Marguerite – Film Review by Pat V.
Director: Xavier Giannoli
Writers: Xavier Giannoli (dialogue), Xavier Giannoli (screenplay)
Stars: Catherine Frot, André Marcon, Michel Fau
In advance of Stephen Frears’ biopic of Florence Foster Jenkins, starring Meryl Streep in the title role and which is due for release later this year, French director, Xavier Giannoli, has set a version of the same story in 1920s France in his latest film, Marguerite. Like Jenkins, the heroine of Giannoli’s film, Marguerite (winningly portrayed by Catherine Frot who won a César for the role), is a rich society lady with a love of music and an obsession about being a concert performer but unfortunately does not have a talent to equal her passion.

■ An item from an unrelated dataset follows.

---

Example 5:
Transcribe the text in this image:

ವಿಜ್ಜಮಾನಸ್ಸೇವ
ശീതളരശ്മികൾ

In the opening scene we meet her at her country château where she is getting ready to perform before an invited audience at a charity event she has organised. After several opening numbers by guest musicians, Marguerite finally enters the scene crowned with a peacock’s feather, and her rendition of Mozart’s Queen of the Night aria is so strident and out of tune, that the guests don’t know whether to laugh, applaud or flee discreetly to another room. Unaware of the effect she is having, Marguerite continues and because of her wealth and influence, like with the Emperor’s New Clothes, no one is prepared to tell her the truth.

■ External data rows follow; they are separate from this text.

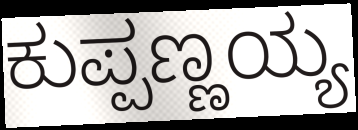
ಕುಪ್ಪಣ್ಣಯ್ಯ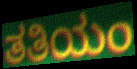
ತತಿಯಂ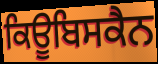
ਕਿਊਬਿਸਕੈਨ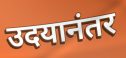
उदयानंतर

Among her guests are a young soprano, Hazel (Christa Theret), and two young men who have come to the recital uninvited, music critic, Lucien Beaumont (Sylvain Dieuaide) and avant-garde artist, Kyrill Von Priest (Aubrey Fenoy) As a jest Beaumont writes a review extolling Marguerite’s talent in a major French newspaper the next day thus confirming her delusions about her talent and ensuring that she continues singing. She is protected from reality by her faithful servant, Madelbos (Denis Mpunga), who hides all the bad reviews and by her husband, Georges (André Marcon), who lacks the courage to tell her the truth.
[Spoiler Paragraph] The story moves from farce towards tragedy when Marguerite falls under the influence of a flamboyant, pompous music teacher (Michel Fau) and his coterie of oddities who encourage her to takes to the stage at the Paris Opera wearing a pair of feathered wings (a costume worn by Jenkins in real life at her Carnegie Hall concert). The concert is a flop and leads to a breakdown and a slow decline worthy of the opera heroines she revered.
In the title role Catherine Frot is captivating. Her innocence and fragility win us over even when she is at her most grotesque and though she is totally lacking in self-knowledge, she is imbued with a blind self-belief and sense of integrity. Her entourage all exploit her: her husband who will not forgo the financial benefits of their marriage though he has a mistress on the side; even her faithful Madelbos, who seems to be her only true friend, takes a series of photos of her hoping to sell them in the future. Though not unaware of their motives, she generously chooses to ignore them.
The sub-plot of Hazel’s rise to fame and her complicated love life is unnecessary and as the film is over two hours long, could certainly have been omitted. It is only when Marguerite is on screen that our attention is fully engaged. Like those around her, at first we laugh at her, then we cringe for her and finally she wins us over completely and we wish that the world had been kinder to her. This is a charming and moving film and one to avoid only if you are hyper-sensitive to discordant singing!